Neferata cursed. If Vorag lost his head here, her plans would be endangered. It might take centuries to groom another capable of heading a revolt. Centuries she might not have. Hurry, Neferata! The stars spin faster and faster as dust is stirred by hollow winds. You will be a queen again and you will rule over silent, perfect cities, but only if you hurry, the voice purred at the back of her head. Annoyed, she shook it aside. A moment later she was moving, driving her own sword into the orc’s unarmoured torso.
It howled in agony. A green hand fastened on her head as she tried to pull her blade loose and she was smashed down against the slope. Bone cracked and splintered and blood burst from between her lips in an exhalation of agony. Stregga was there a moment later, hewing through the orc’s arm. The orc reared back, squalling as Layla leapt upon its back and clawed at its eyes.
Neferata pulled herself to her feet, grimacing in pain as her wounds re-knit. She lunged upwards, her teeth snapping together in the meat of the beast’s throat. With a jerk of her head, she tore its throat out. It toppled backwards, and she rode it down, crouching on it. Gagging, she spat out the foul-tasting lump of meat and hissed at the orcs who had stopped to watch the fight. Stregga joined her, snarling like a hungry tigress.
Clutching her wounds, Neferata shrieked. The sound of it echoed across the slope, bouncing from tree to rock. One by one, slowly at first, then faster and faster, the orc advance became a retreat. The green wave reversed itself and began to wash downhill, back into the valley below. The Strigoi sent a farewell of arrows to keep the orcs moving in the right direction.
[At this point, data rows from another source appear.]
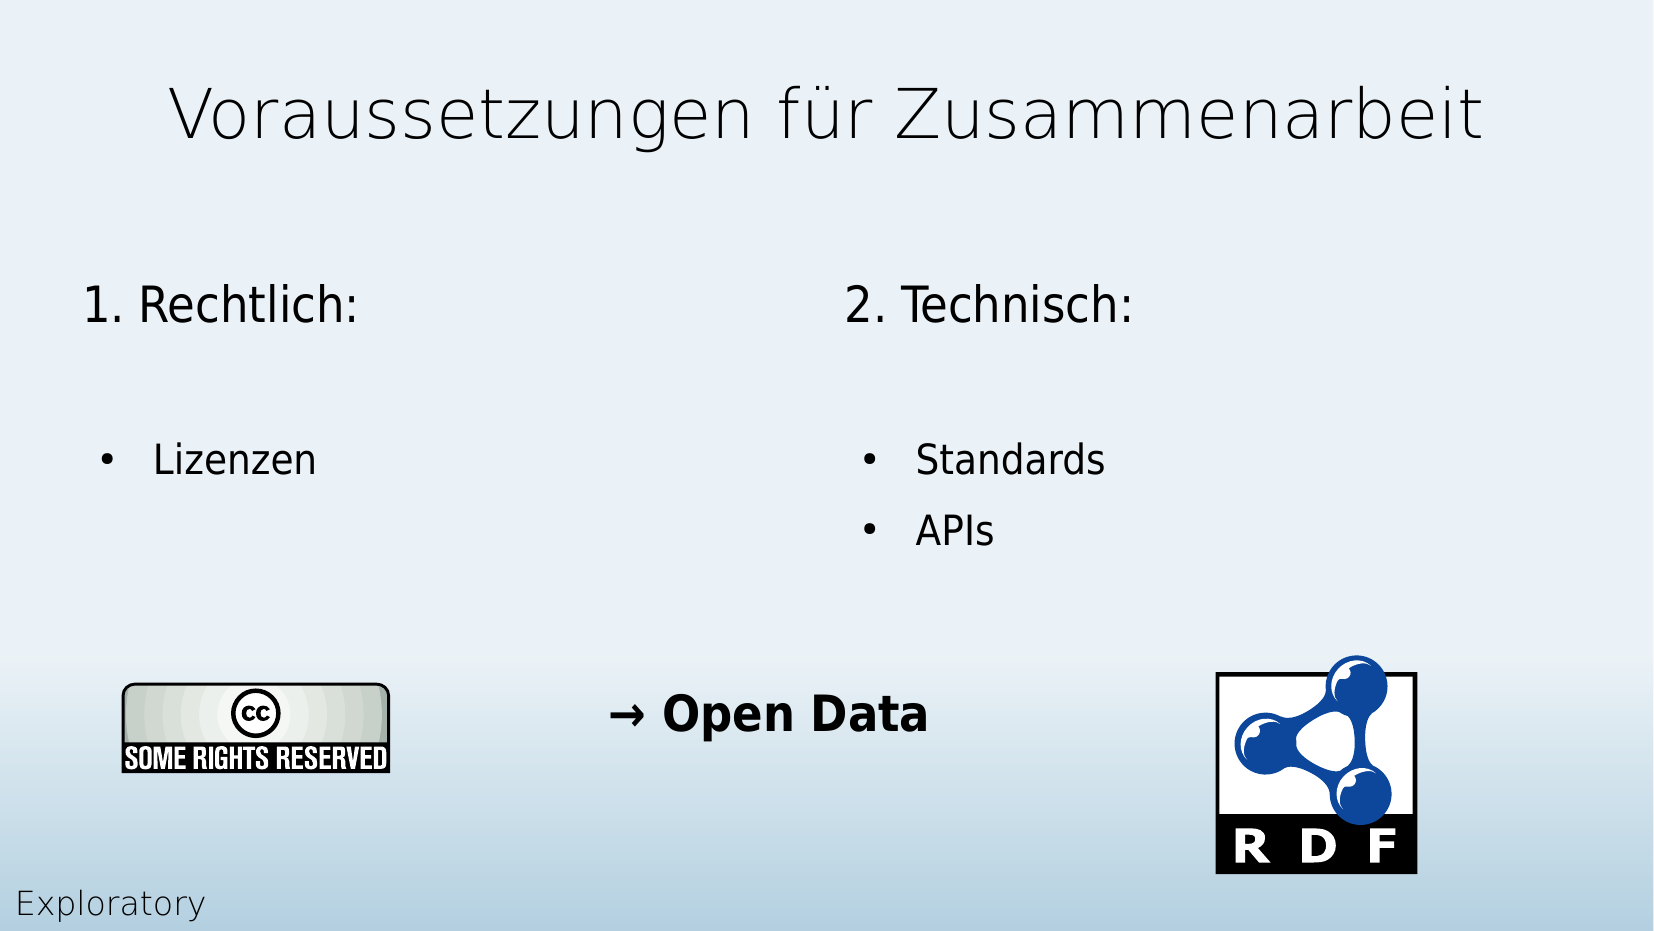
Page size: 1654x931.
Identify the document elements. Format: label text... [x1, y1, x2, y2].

picture [1215, 655, 1418, 875]
list → Open Data [608, 685, 1217, 875]
picture [106, 566, 402, 863]
list 1. Rechtlich: Lizenzen [82, 275, 809, 815]
title Voraussetzungen für Zusammenarbeit [82, 37, 1571, 193]
list 2. Technisch: Standards APIs [844, 275, 1571, 815]
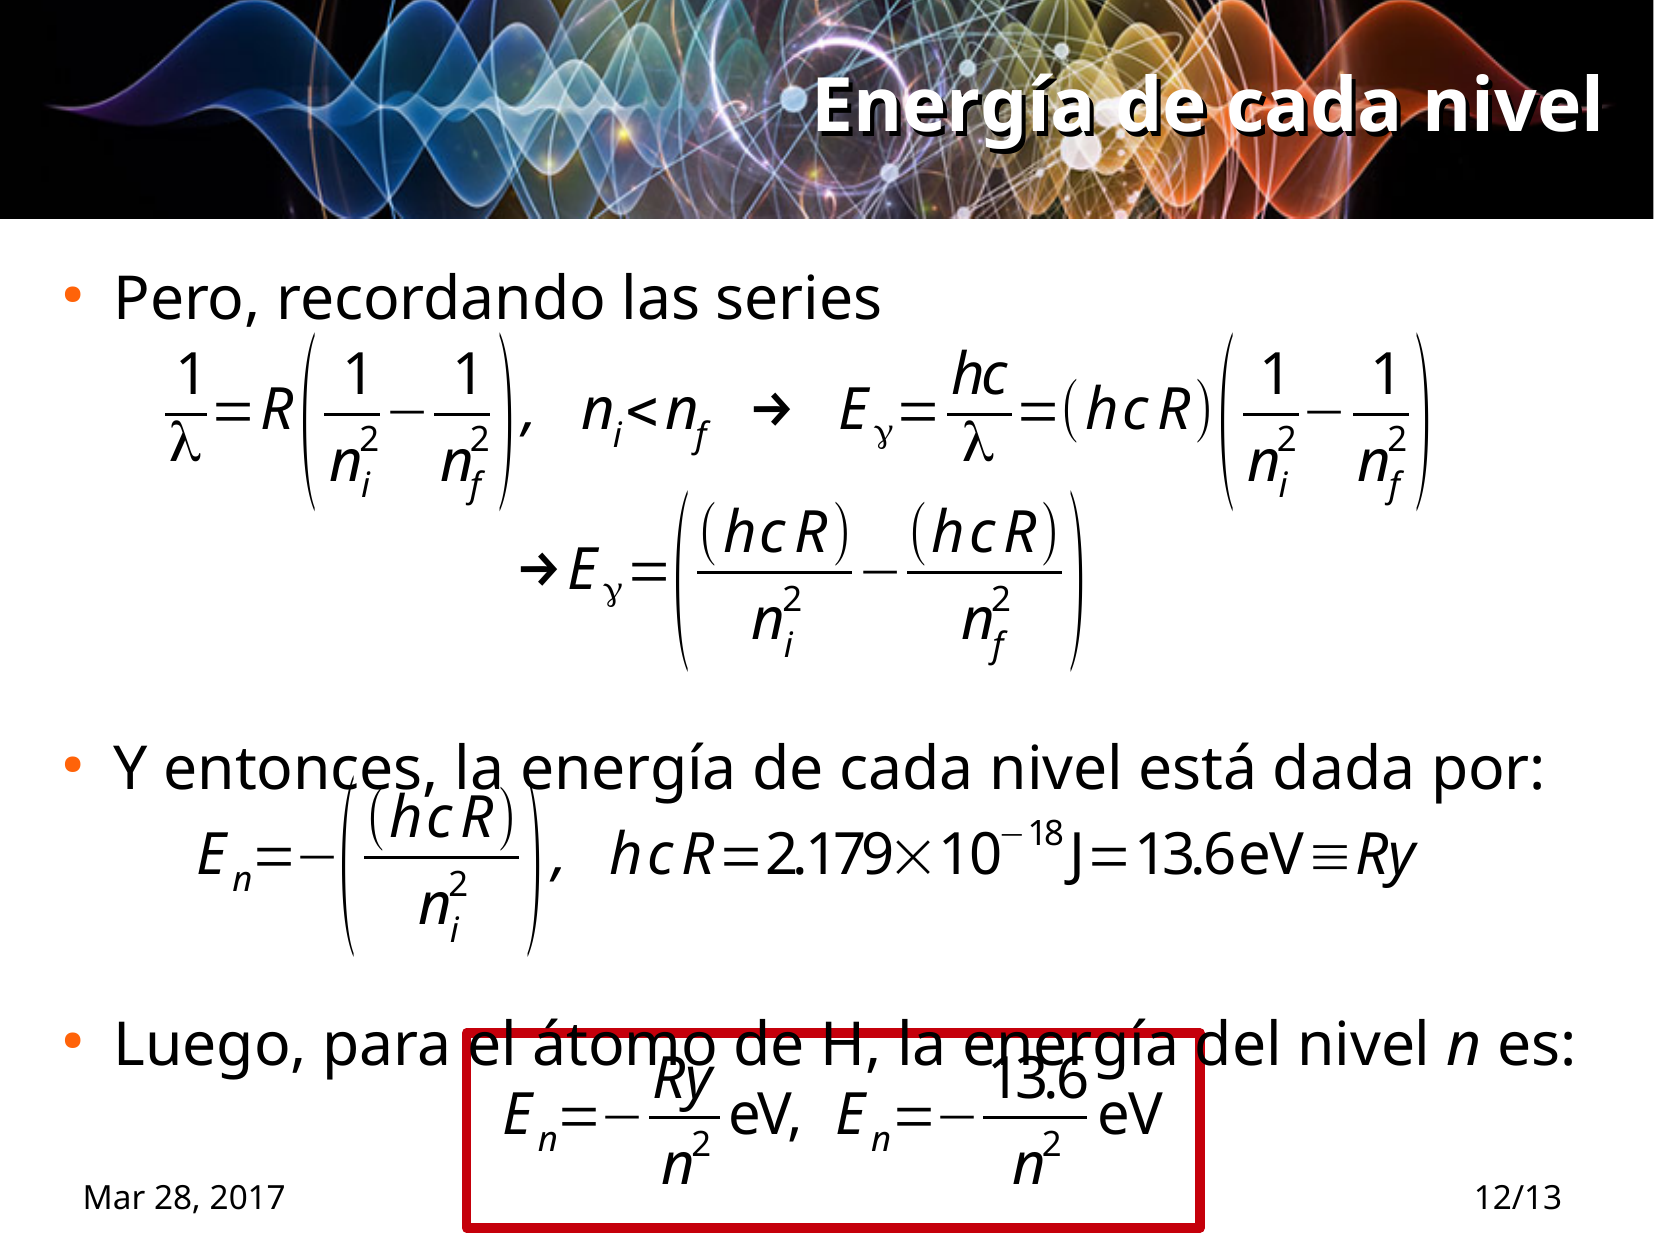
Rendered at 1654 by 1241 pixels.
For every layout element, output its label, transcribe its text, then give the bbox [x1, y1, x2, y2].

picture [0, 0, 1654, 219]
title Energía de cada nivel [45, 15, 1606, 191]
chart [494, 1042, 1171, 1201]
text_box [466, 1156, 1200, 1228]
chart [155, 330, 1441, 676]
list Pero, recordando las series Y entonces, la energía de cada nivel está dada por: Luego, para el átomo de H, la energía del nivel n es: [45, 255, 1606, 1156]
chart [188, 771, 1426, 961]
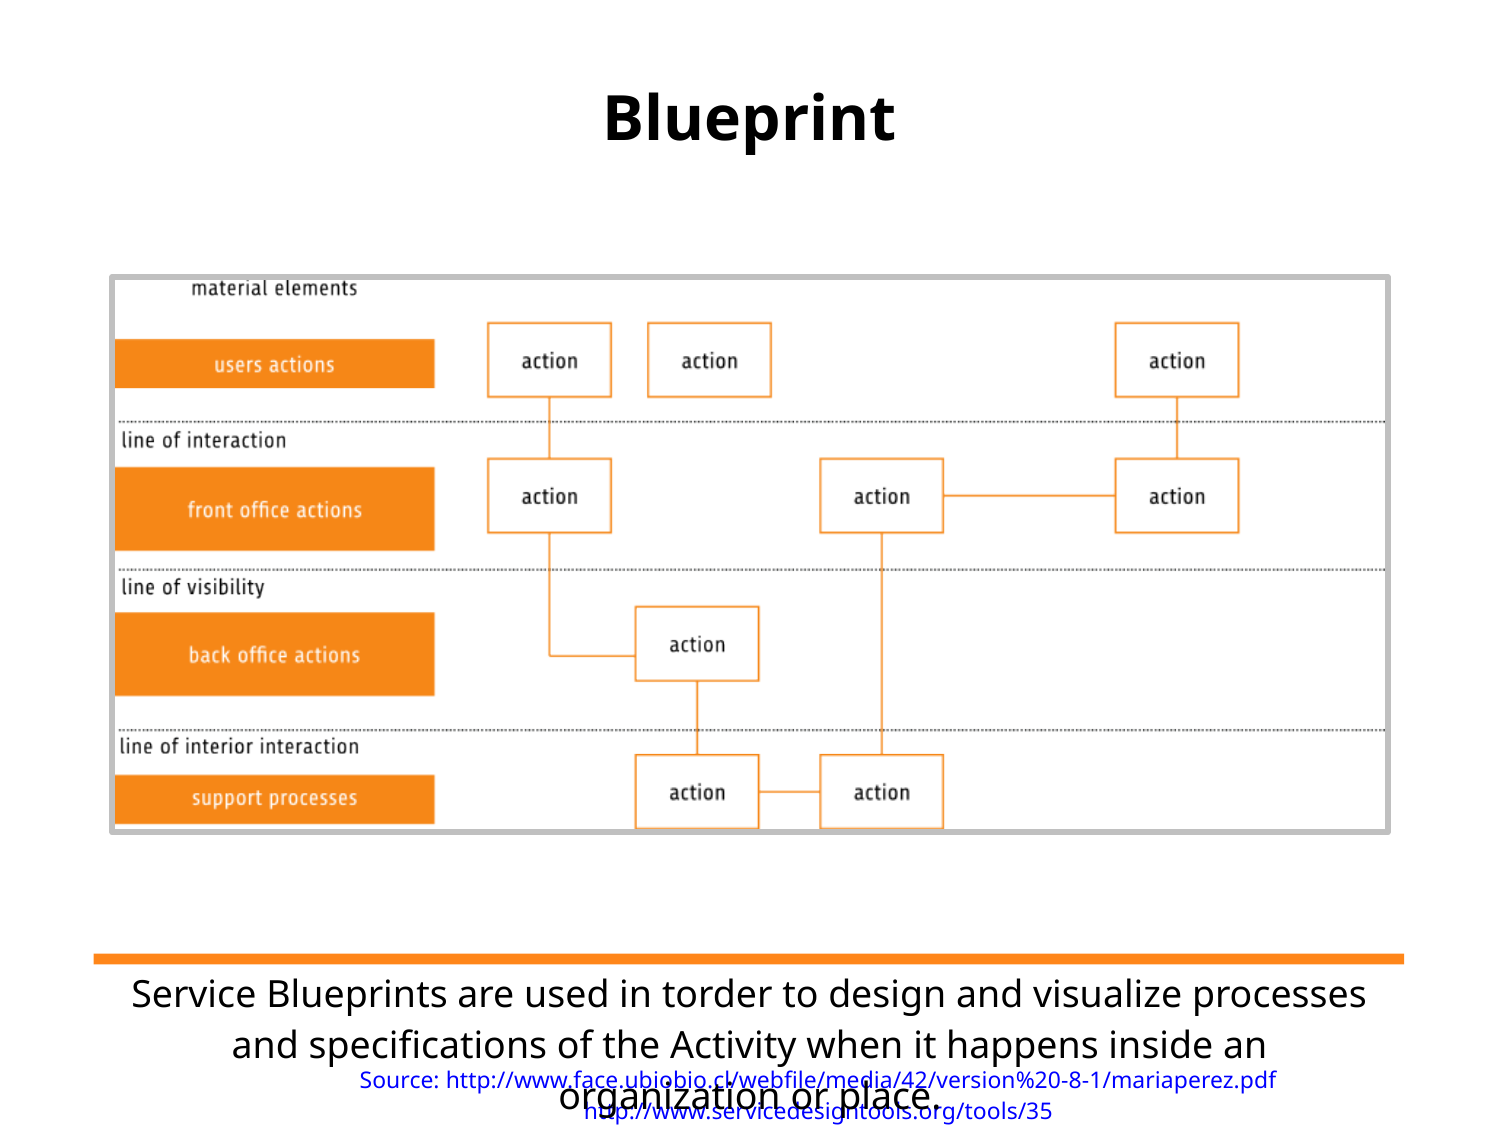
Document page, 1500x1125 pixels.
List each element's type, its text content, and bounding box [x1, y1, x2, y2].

title Blueprint [75, 45, 1426, 188]
text_box Source: http://www.face.ubiobio.cl/webfile/media/42/version%20-8-1/mariaperez.pdf http://www.servicedesigntools.org/tools/35 [344, 1064, 1156, 1123]
text_box Service Blueprints are used in torder to design and visualize processes and specifications of the Activity when it happens inside an organization or place. [115, 960, 1385, 1064]
picture [0, 0, 1500, 1125]
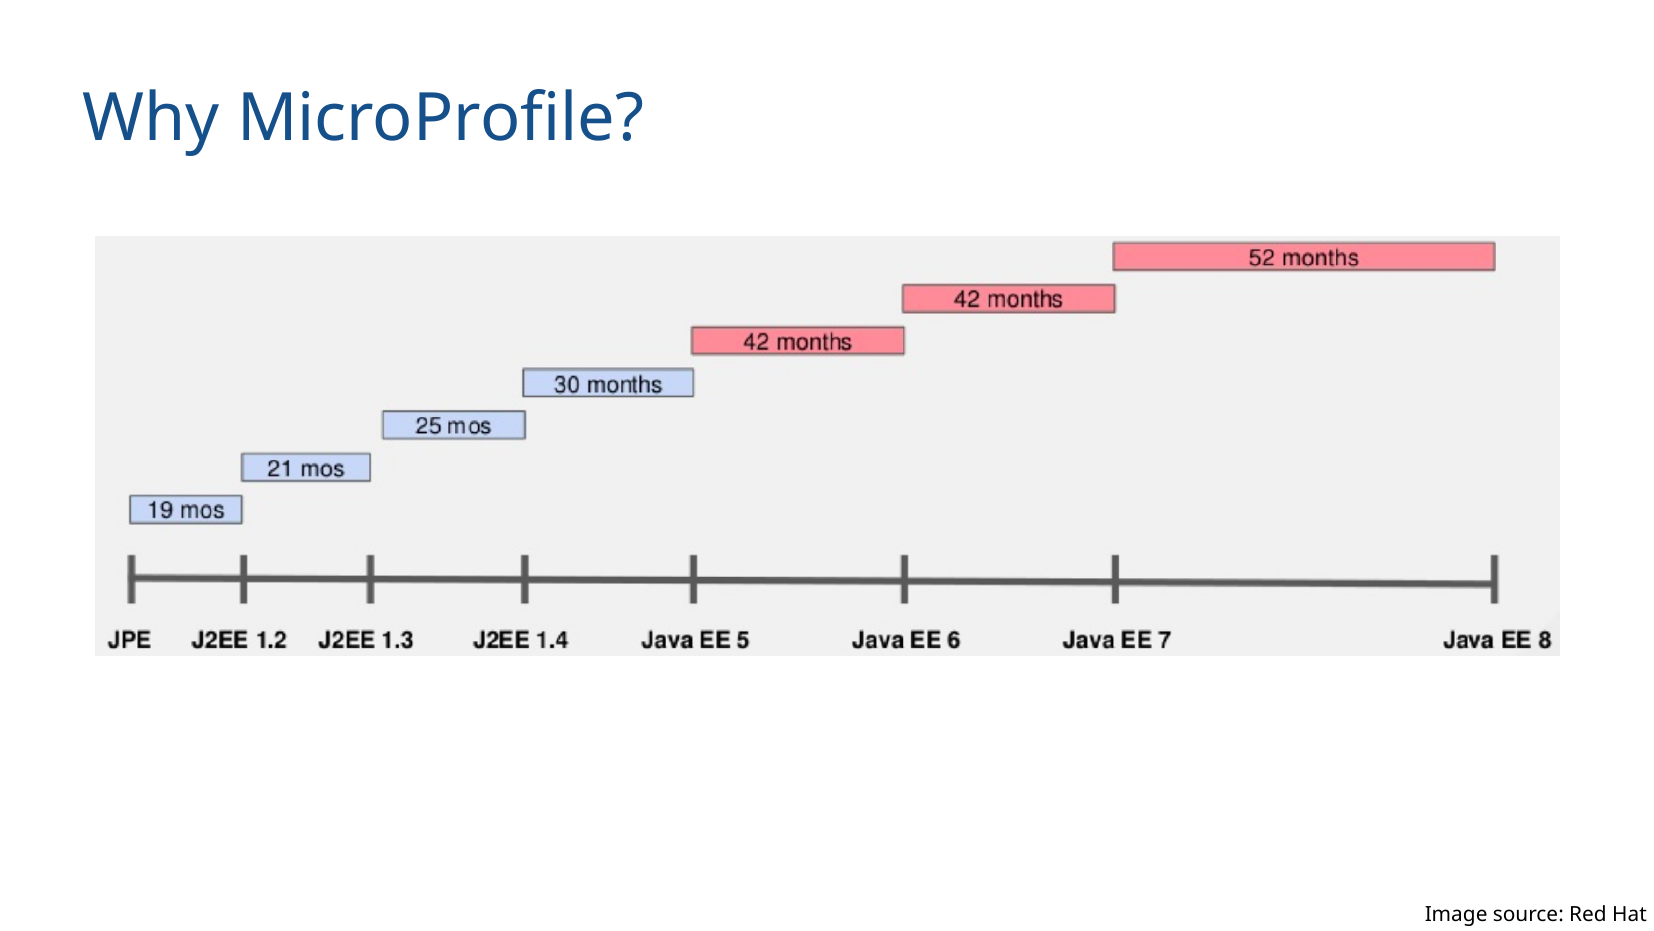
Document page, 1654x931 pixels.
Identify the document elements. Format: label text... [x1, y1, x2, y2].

The slaughter lasted for what seemed like hours and the darkness began to slip into the purple of dawn as it ended. Wazzakaz’s horde had been cut into thirds and reduced from a juggernaut to something substantially less intimidating. The slope was carpeted in the bodies of slain orcs.
‘Beautiful,’ Vorag said, trotting towards them. The big vampire grinned widely and leered at Stregga, looking none the worse for wear despite the blood that coated him head to toe. ‘I couldn’t have done it better myself!’
‘No, you couldn’t have,’ Stregga said, wiping her mouth.
Neferata spat — she could still taste the bitter tang of the orc’s blood. ‘Did you send riders?’ she said. Her wounds had healed, though the ghost-ache of bones broken earlier lingered.
‘Yes and the stunted ones are ready. We should be able to — there!’ Vorag gestured. The brass-banded dragon-horns of the dwarfs harrowed the frosty dawn air from their position far down in the valley. The orcs no longer had the numbers to beat the throng; they would be annihilated. Vorag rubbed his hands together. ‘Should I take my riders down there, just in case?’ he asked eagerly.
‘No,’ Neferata said. ‘I want you to stay put. We’ll need you and your riders fresh for the morrow.’
‘Why, what’s tomorrow?’
‘The dwarfs don’t pursue beaten foes. The orcs will flee. We need to grind them up and ensure that it takes generations for them to ever prove a threat again.’ Neferata kicked a dead orc and glared down into its slack features. ‘It may take days or months, but we need them beaten.’
‘But—’ Vorag began. Neferata looked at him. The other vampire grimaced and looked away, unwilling to match her gaze. ‘Fine,’ he grunted. ‘What now?’
‘We wait,’ Neferata said. ‘We let the dwarfs wet their axes as we promised. We’ll need to send a rider to Ushoran, to let him know how we’ve fared here.’ She smiled slightly at the look on Vorag’s face. ‘He will become suspicious, otherwise. And we wouldn’t want that, now would we?’ Her smile grew wider and she added, ‘At least, not until it’s too late.’